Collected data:
◇ ◇ ◇ ◇ ◇ ◇ ◇
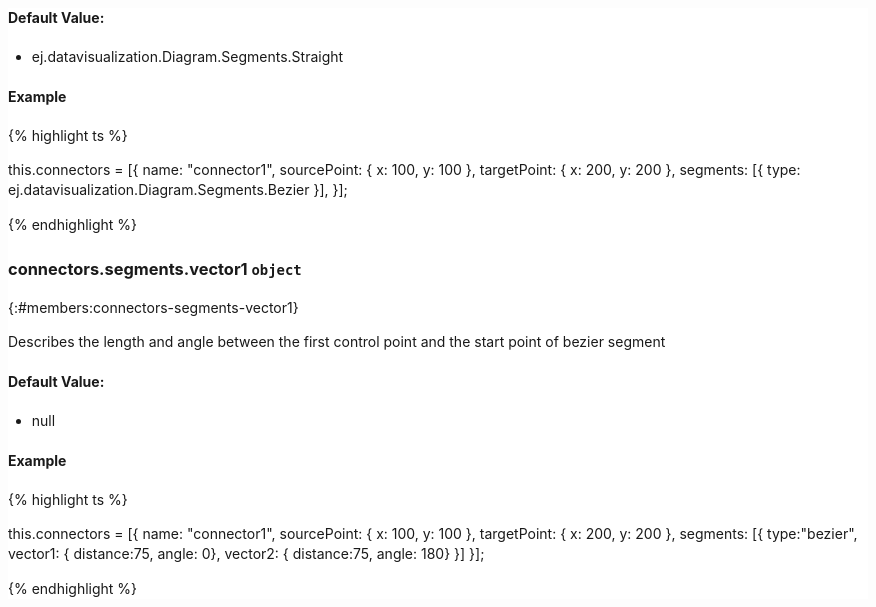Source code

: #### Default Value:

* ej.datavisualization.Diagram.Segments.Straight

#### Example

{% highlight ts %}

this.connectors = [{
	       name: "connector1",
	            sourcePoint: {
	                x: 100,
	                y: 100
	            },
	            targetPoint: {
	                x: 200,
	                y: 200
	            },
				segments: [{ type: ej.datavisualization.Diagram.Segments.Bezier }],
	    }];

{% endhighlight %}


### connectors.segments.vector1 `object`
{:#members:connectors-segments-vector1}

Describes the length and angle between the first control point and the start point of bezier segment

#### Default Value:

* null

#### Example

{% highlight ts %}

this.connectors = [{
	       name: "connector1",
	            sourcePoint: {
	                x: 100,
	                y: 100
	            },
	            targetPoint: {
	                x: 200,
	                y: 200
	            },
				segments: [{ type:"bezier", 
                  vector1: { distance:75, angle: 0}, 
                  vector2: { distance:75, angle: 180} }]
	    }];

{% endhighlight %}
◇ ◇ ◇ ◇ ◇ ◇ ◇
> [TASK STATEMENT]:
Where the string "type" appears in a line of the entries above, return that line.

> [EXERCISE OUTPUT]:
				segments: [{ type: ej.datavisualization.Diagram.Segments.Bezier }],
				segments: [{ type:"bezier", 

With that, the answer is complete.